--- Given passage ---

DocumentDB Kubernetes Operator¶
The DocumentDB Kubernetes Operator is an open-source project to run and manage DocumentDB on Kubernetes. DocumentDB
is the engine powering vCore-based Azure Cosmos DB for MongoDB. It is built on top of PostgreSQL and offers a native implementation of document-oriented NoSQL database, enabling CRUD operations on BSON data types.
As part of a DocumentDB cluster installation, the operator deploys and manages a set of PostgreSQL instance(s), the DocumentDB Gateway, as well as other Kubernetes resources. While PostgreSQL is used as the underlying storage engine, the gateway ensures that you can connect to the DocumentDB cluster using MongoDB-compatible drivers, APIs, and tools.
Note: This project is under active development but not yet recommended for production use. We welcome your feedback and contributions!
Quickstart¶
This quickstart guide will walk you through the steps to install the operator, deploy a DocumentDB cluster, access it using mongosh
, and perform basic operations.
Prerequisites¶
- Helm installed.
- kubectl installed.
- A local Kubernetes cluster such as minikube, or kind installed. You are free to use any other Kubernetes cluster, but that's not a requirement for this quickstart.
- Install mongosh to connect to the DocumentDB cluster.
Start a local Kubernetes cluster¶
If you are using minikube
, use the following command:
minikube start
If you are using kind
, use the following command:
kind create cluster
Install cert-manager
¶
cert-manager is used to manage TLS certificates for the DocumentDB cluster.
If you already have
cert-manager
installed, you can skip this step.
helm repo add jetstack https://charts.jetstack.io
helm repo update
helm install cert-manager jetstack/cert-manager --namespace cert-manager --create-namespace --set installCRDs=true
Verify that cert-manager
is installed correctly:
kubectl get pods -n cert-manager
Output:
NAMESPACE NAME READY STATUS RESTARTS
cert-manager cert-manager-6794b8d569-d7lwd 1/1 Running 0
cert-manager cert-manager-cainjector-7f69cd69f7-pd9bc 1/1 Running 0
cert-manager cert-manager-webhook-6cc5dccc4b-7jmrh 1/1 Running 0
Install documentdb-operator
using the Helm chart¶
The DocumentDB operator utilizes the CloudNativePG operator behind the scenes, and installs it in the
cnpg-system
namespace. At this point, it is assumed that the CloudNativePG operator is not pre-installed in your cluster.

--- Stored records ---

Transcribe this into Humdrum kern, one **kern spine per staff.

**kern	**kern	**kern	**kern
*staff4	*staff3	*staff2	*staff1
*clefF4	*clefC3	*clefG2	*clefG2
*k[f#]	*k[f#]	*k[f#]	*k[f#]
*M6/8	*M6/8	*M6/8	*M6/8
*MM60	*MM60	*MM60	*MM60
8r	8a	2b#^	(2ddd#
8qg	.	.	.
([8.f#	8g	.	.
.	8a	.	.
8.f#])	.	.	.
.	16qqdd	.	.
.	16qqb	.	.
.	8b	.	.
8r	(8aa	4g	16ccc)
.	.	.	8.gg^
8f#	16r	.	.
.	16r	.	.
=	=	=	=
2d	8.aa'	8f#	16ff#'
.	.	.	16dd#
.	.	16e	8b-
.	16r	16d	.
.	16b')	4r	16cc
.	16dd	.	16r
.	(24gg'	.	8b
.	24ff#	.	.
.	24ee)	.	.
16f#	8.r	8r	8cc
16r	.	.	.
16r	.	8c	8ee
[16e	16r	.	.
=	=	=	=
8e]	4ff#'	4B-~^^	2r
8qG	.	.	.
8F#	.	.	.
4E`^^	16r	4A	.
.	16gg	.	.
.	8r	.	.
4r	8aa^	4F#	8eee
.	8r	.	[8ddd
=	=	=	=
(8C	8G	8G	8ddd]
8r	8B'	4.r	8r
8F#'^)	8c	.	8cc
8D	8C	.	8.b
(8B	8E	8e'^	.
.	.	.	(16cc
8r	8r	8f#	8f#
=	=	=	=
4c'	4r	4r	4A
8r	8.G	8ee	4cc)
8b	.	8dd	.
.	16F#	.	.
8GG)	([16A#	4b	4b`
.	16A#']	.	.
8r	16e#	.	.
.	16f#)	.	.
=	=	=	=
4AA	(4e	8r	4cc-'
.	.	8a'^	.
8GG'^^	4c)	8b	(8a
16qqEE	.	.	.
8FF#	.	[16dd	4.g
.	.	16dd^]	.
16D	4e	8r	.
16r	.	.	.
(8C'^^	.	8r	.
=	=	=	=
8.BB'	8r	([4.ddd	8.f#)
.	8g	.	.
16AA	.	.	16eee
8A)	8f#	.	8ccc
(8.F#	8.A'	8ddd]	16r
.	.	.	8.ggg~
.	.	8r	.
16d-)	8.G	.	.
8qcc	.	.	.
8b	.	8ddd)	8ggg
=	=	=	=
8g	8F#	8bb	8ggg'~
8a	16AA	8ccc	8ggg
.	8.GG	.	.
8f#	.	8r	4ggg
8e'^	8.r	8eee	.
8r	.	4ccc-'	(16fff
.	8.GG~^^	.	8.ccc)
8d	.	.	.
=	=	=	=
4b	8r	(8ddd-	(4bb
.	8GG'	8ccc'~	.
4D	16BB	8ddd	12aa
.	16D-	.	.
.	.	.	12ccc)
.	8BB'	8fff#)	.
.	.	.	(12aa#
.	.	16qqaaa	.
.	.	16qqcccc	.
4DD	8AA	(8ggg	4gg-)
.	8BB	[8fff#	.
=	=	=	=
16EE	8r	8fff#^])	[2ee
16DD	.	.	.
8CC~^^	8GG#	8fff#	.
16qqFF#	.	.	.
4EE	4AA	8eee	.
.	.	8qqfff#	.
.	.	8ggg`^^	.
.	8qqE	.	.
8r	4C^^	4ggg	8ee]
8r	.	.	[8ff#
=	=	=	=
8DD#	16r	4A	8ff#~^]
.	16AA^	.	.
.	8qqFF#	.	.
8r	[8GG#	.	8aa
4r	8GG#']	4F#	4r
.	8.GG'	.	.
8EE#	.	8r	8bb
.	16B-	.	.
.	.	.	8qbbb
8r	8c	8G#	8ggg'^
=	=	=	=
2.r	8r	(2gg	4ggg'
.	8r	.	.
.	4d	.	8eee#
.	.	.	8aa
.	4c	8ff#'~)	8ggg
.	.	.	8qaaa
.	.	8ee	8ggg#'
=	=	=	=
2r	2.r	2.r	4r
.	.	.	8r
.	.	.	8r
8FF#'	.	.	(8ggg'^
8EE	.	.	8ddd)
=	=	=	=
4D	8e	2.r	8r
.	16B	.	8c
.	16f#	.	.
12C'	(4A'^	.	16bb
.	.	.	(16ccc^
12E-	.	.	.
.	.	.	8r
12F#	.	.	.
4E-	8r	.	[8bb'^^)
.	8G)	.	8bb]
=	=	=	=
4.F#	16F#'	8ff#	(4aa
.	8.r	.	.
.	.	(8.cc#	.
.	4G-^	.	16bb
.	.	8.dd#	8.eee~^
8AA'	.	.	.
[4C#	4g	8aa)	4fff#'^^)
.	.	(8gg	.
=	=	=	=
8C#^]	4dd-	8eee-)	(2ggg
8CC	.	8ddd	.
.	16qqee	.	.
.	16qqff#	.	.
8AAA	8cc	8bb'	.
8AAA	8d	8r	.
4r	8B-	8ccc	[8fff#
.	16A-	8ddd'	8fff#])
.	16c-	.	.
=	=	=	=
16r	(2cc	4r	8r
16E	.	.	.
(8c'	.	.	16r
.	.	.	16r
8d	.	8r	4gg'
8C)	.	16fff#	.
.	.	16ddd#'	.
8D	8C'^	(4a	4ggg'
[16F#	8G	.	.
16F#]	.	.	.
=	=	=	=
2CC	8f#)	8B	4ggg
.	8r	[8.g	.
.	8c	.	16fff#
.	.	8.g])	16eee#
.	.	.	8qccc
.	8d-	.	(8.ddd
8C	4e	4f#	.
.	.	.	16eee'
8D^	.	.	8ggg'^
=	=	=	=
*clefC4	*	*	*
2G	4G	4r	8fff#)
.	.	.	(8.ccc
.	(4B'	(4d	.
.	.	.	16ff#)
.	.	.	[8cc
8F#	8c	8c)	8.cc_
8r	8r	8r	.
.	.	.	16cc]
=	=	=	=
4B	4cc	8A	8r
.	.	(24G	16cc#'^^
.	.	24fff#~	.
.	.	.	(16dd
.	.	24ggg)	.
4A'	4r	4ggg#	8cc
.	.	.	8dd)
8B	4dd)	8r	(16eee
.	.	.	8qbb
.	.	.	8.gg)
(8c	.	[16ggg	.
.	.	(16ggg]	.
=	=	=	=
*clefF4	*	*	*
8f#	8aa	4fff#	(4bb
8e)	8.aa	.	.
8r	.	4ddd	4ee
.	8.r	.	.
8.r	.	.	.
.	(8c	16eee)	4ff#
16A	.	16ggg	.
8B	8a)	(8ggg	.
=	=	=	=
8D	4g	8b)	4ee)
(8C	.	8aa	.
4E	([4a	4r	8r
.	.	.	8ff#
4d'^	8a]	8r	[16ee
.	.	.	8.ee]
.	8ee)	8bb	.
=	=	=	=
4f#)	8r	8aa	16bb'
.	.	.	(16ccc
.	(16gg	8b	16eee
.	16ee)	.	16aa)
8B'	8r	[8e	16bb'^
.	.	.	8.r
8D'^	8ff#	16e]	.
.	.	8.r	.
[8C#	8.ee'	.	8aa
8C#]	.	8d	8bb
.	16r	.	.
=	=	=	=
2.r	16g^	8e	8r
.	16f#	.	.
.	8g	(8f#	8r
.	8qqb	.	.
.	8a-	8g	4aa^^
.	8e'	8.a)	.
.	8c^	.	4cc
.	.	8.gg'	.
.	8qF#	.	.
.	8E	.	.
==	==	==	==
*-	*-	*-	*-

---

> _Task goal_: Translate this sentence from the DocumentDB operator page into Spanish: "While PostgreSQL is used as the underlying storage engine, the gateway ensures that you can connect to the DocumentDB cluster using MongoDB-compatible drivers, APIs, and tools."

> _Exercise response_: Si bien PostgreSQL se utiliza como motor de almacenamiento subyacente, la puerta de enlace garantiza que pueda conectarse al clúster de DocumentDB mediante controladores, API y herramientas compatibles con MongoDB.